During the month of March, three regional banks in the US failed; among them Silicon Valley Bank (SVB), which was the second-largest bank failure in US history. These events triggered some panic and volatility in the market, reflecting less confidence in the US banking system. The concerns were not limited to the US but has also affected other parts of the globe, with Credit Suisse, a major European investment bank, being purchased by UBS.
There were a few specific aspects of the US banks that failed. For example, SVB had a technology-concentrated client base, a large proportion of uninsured deposits and a large holding of long maturity bonds. The fragilities of the banks that failed were exposed by the very rapid increase in interest rates that has occurred over the past year.
While the US banks that failed represented only a small proportion of US banking assets, their failure had the potential to materially undermine confidence in the US banking system. This is because their failure resulted in more people becoming aware of some concerning aspects of the banking system. In particular:
- Deposits are only insured up to USD250,000.

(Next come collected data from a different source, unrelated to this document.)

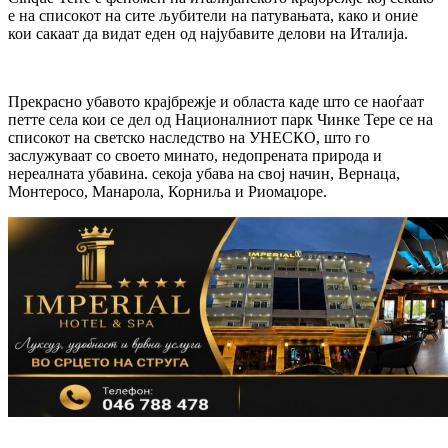
е на списокот на сите љубители на патувањата, како и оние
кои сакаат да видат еден од најубавите делови на Италија.
Прекрасно убавото крајбрежје и областа каде што се наоѓаат
петте села кои се дел од Националниот парк Чинке Тере се на
списокот на светско наследство на УНЕСКО, што го
заслужуваат со своето минато, недопрената природа и
нереалната убавина. секоја убава на свој начин, Вернаца,
Монтеросо, Манарола, Корниља и Риомаџоре.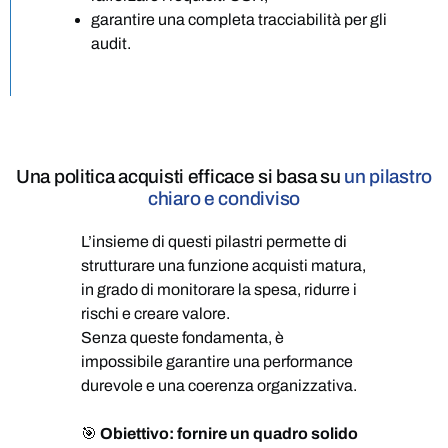
garantire una completa tracciabilità per gli
audit.
Una
politica acquisti efficace
si basa su
un pilastro
chiaro e condiviso
L’insieme di questi pilastri permette di
strutturare una funzione acquisti matura,
in grado di monitorare la spesa, ridurre i
rischi e creare valore.
Senza queste fondamenta, è
impossibile garantire una performance
durevole e una coerenza organizzativa.
🎯
Obiettivo: fornire un quadro solido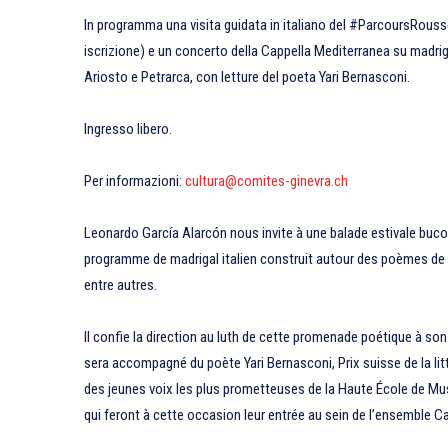
In programma una visita guidata in italiano del #ParcoursRouss
iscrizione) e un concerto della Cappella Mediterranea su madrigal
Ariosto e Petrarca, con letture del poeta Yari Bernasconi.
Ingresso libero.
Per informazioni:
cultura@comites-ginevra.ch
Leonardo García Alarcón nous invite à une balade estivale bucol
programme de madrigal italien construit autour des poèmes de 
entre autres.
Il confie la direction au luth de cette promenade poétique à son
sera accompagné du poète Yari Bernasconi, Prix suisse de la lit
des jeunes voix les plus prometteuses de la Haute École de M
qui feront à cette occasion leur entrée au sein de l’ensemble C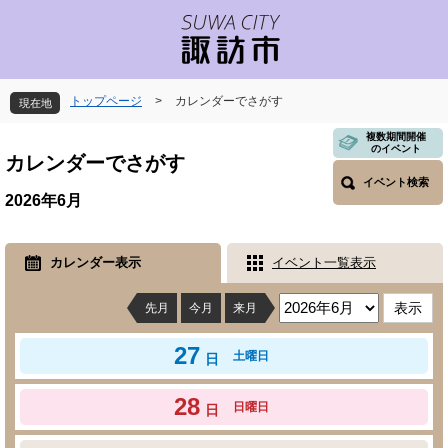
ペ
メ
ー
ニ
ジ
ュ
の
ー
先
を
トップページ
>
カレンダーでさがす
現在地
頭
飛
で
ば
本
複数期間開催
のイベント
す
し
文
カレンダーでさがす
。
て
イベント検索
本
2026年6月
文
へ
カレンダー表示
イベント一覧表示
先月
今月
来月
27
土曜日
日
28
日曜日
日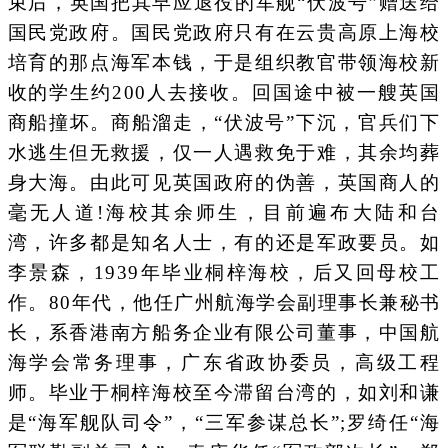
束后，英国把其早应退役的军舰“伏波号”赠送给
国民党政府。国民党政府只有在云贵高原上海校
培育的那点海军本钱，于是组织教官带领海校新
收的学生约200人去接收。回国途中被一艘英国
商船撞坏。商船溜走，“伏波号”下沉，官兵们下
水逃生但无救援，仅一人遇救免于难，其余均葬
身大海。由此可见英国政府的伪善，英国商人的
毫无人道!海校其余师生，目前遍布大陆和台
湾，许多都是知名人士，有的还是军政要员。如
李景森，1939年毕业桐梓海校，后又回母校工
作。80年代，他任广州航海学会副理事长兼秘书
长，系香港南方船务企业有限公司董事，中国航
海学会常务理事，广东省政协委员，高级工程
师。毕业于桐梓海校至今滞留台湾的，如刘和谦
是“海军舰队司令”，“三军参谋总长”;罗绮任“海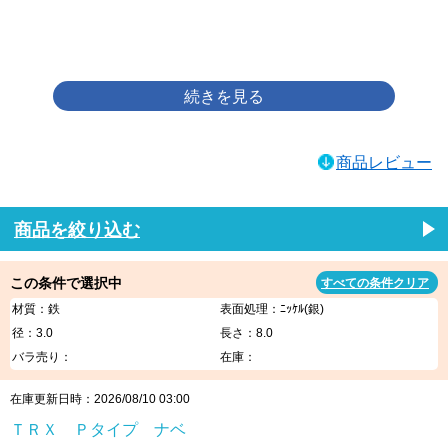
画像をクリックして拡大イメージを表示
商品レビュー
商品を絞り込む
この条件で選択中
すべての条件クリア
材質：鉄
表面処理：ﾆｯｹﾙ(銀)
径：3.0
長さ：8.0
バラ売り：
在庫：
在庫更新日時：2026/08/10 03:00
ＴＲＸ Ｐタイプ ナベ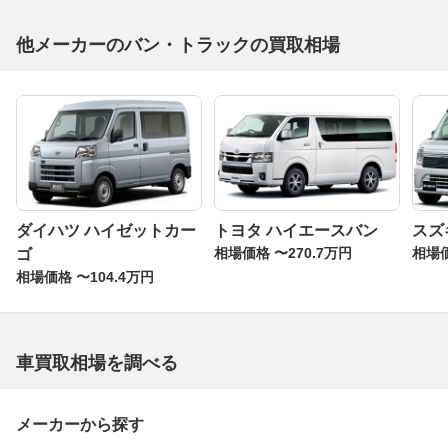
他メーカーのバン・トラックの買取相場
ダイハツ ハイゼットカー
トヨタ ハイエースバン
スズ
相場価格 〜270.7万円
相場価
ゴ
相場価格 〜104.4万円
車買取相場を調べる
メーカーから探す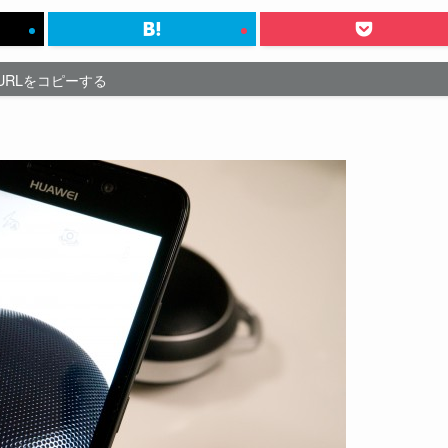
URLをコピーする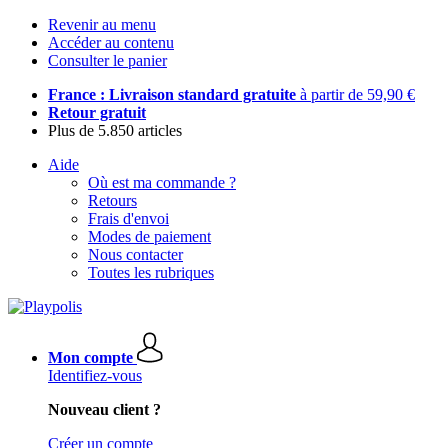
Revenir au menu
Accéder au contenu
Consulter le panier
France : Livraison standard gratuite
à partir de 59,90 €
Retour gratuit
Plus de 5.850 articles
Aide
Où est ma commande ?
Retours
Frais d'envoi
Modes de paiement
Nous contacter
Toutes les rubriques
Mon compte
Identifiez-vous
Nouveau client ?
Créer un compte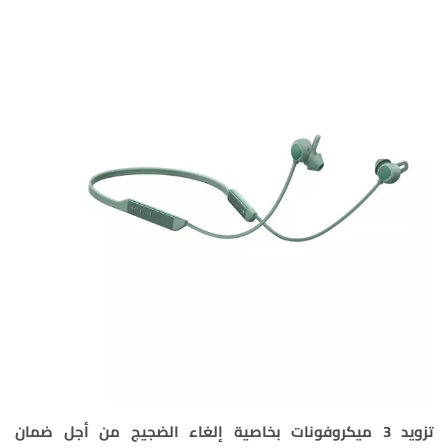
تزويد 3 ميكروفونات بخاصية إلغاء الضجيج من أجل ضمان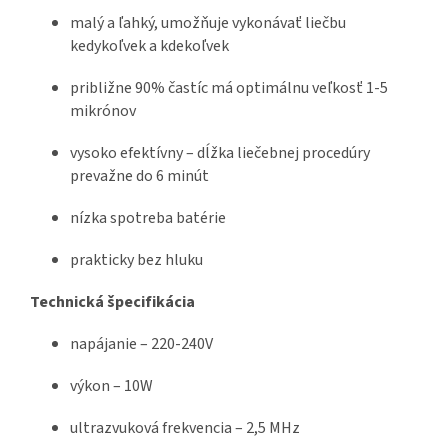
malý a ľahký, umožňuje vykonávať liečbu
kedykoľvek a kdekoľvek
približne 90% častíc má optimálnu veľkosť 1-5
mikrónov
vysoko efektívny – dĺžka liečebnej procedúry
prevažne do 6 minút
nízka spotreba batérie
prakticky bez hluku
Technická špecifikácia
napájanie – 220-240V
výkon – 10W
ultrazvuková frekvencia – 2,5 MHz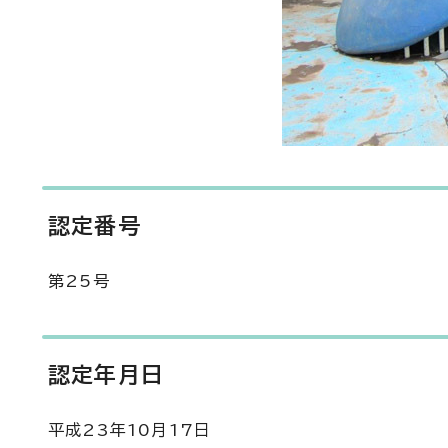
認定番号
第25号
認定年月日
平成23年10月17日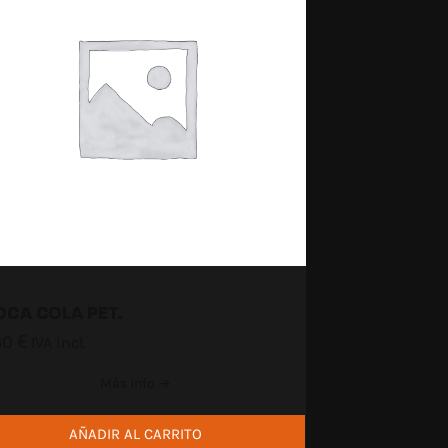
OCA COLA PET.
80
€
IVA incl.
Más info →
AÑADIR AL CARRITO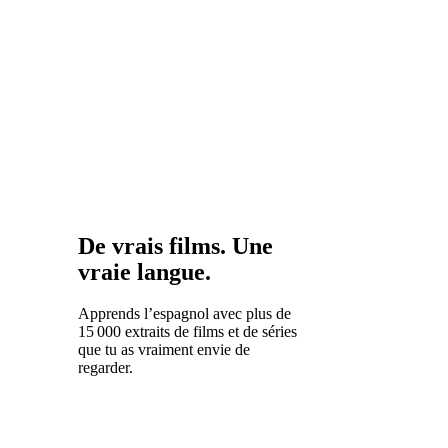
de Papel
et Narcos
ont
prouvé
que les
contenus
en
espagnol
attirent
un public
mondial.
De vrais films. Une
vraie langue.
Apprends l’espagnol avec plus de
15 000 extraits de films et de séries
que tu as vraiment envie de
regarder.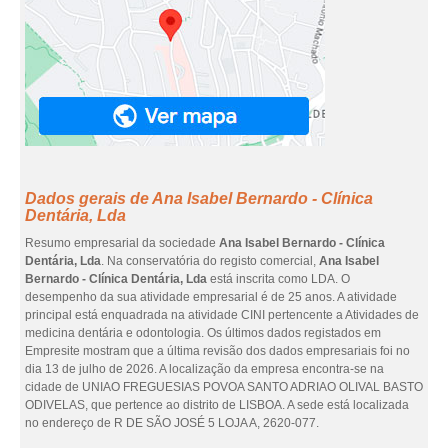
Dados gerais de Ana Isabel Bernardo - Clínica
Dentária, Lda
Resumo empresarial da sociedade
Ana Isabel Bernardo - Clínica
Dentária, Lda
. Na conservatória do registo comercial,
Ana Isabel
Bernardo - Clínica Dentária, Lda
está inscrita como LDA. O
desempenho da sua atividade empresarial é de 25 anos. A atividade
principal está enquadrada na atividade CINI pertencente a Atividades de
medicina dentária e odontologia. Os últimos dados registados em
Empresite mostram que a última revisão dos dados empresariais foi no
dia 13 de julho de 2026. A localização da empresa encontra-se na
cidade de UNIAO FREGUESIAS POVOA SANTO ADRIAO OLIVAL BASTO
ODIVELAS, que pertence ao distrito de LISBOA. A sede está localizada
no endereço de R DE SÃO JOSÉ 5 LOJA A, 2620-077.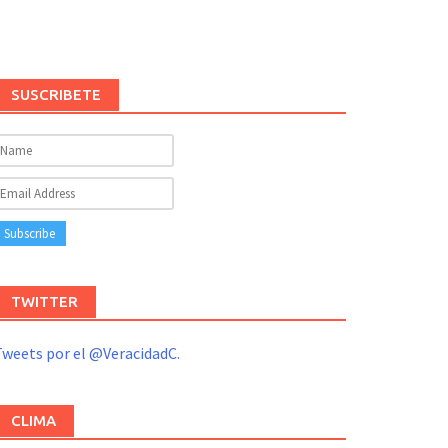
SUSCRIBETE
TWITTER
weets por el @VeracidadC.
CLIMA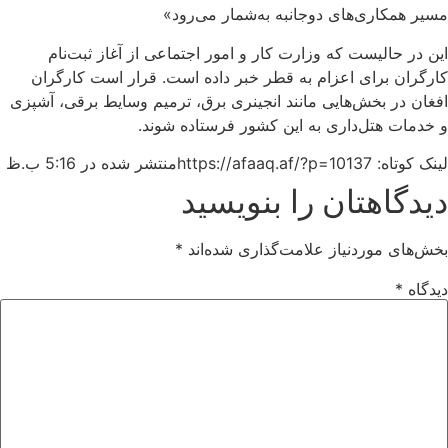
مسیر همکاری‌های دوجانبه به‌شمار می‌رود»
این در حالیست که وزارت کار و امور اجتماعی از آغاز ثبت‌نام
کارگران برای اعزام به قطر خبر داده است. قرار است کارگران
افغان در بخش‌هایی مانند انجینری برق، ترمیم وسایط برقی، آشپزی
و خدمات هتل‌داری به این کشور فرستاده شوند.
لینک کوتاه: https://afaaq.af/?p=10137
منتشر شده در
5:16 ب.ظ
دیدگاهتان را بنویسید
بخش‌های موردنیاز علامت‌گذاری شده‌اند
*
دیدگاه
*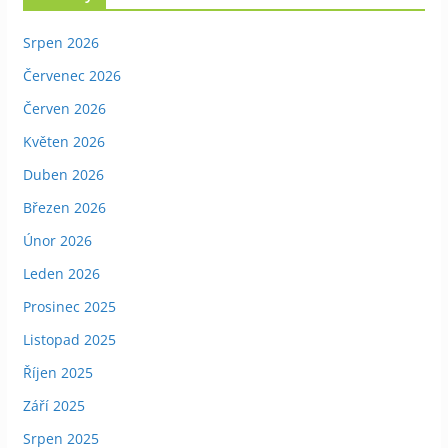
Srpen 2026
Červenec 2026
Červen 2026
Květen 2026
Duben 2026
Březen 2026
Únor 2026
Leden 2026
Prosinec 2025
Listopad 2025
Říjen 2025
Září 2025
Srpen 2025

- Some of the US banks have material losses that are not fully reflected in their balance sheets.
- Money market funds provide much higher rates of interest than the banks, meaning that there is an incentive to move money into such funds at the expense of bank deposits.
Some depositors have become worried about the resilience and stability of banks, especially small US domestic banks with weaker balance sheets. Figure 1 shows that deposits for small US banks have declined rapidly over recent weeks.
In an attempt to restore confidence and prevent further bank runs, the US Federal Deposit Insurance Corporation (FDIC) fully insured all deposits of the failed banks so far and the US Federal Reserve (Fed) has provided additional liquidity to the banking sector. This has helped to provide some stability in investment markets. That said, US bank lending conditions prior to the recent problems had already tightened to a level consistent with a US recession commencing in 2023 (see Figure 2). These events are likely to reduce the pressure on the Fed to raise interest rates further, with markets now expecting the Fed to reduce interest rates in the second half of the year.
In Australia, the likelihood of bank failures is lower, as Australian banks have stronger capital positions and are subject to more stringent regulations. However, there is a risk that a sharp fall in the housing market eventually results in a recession in Australia. While not our central case, we are monitoring this risk closely.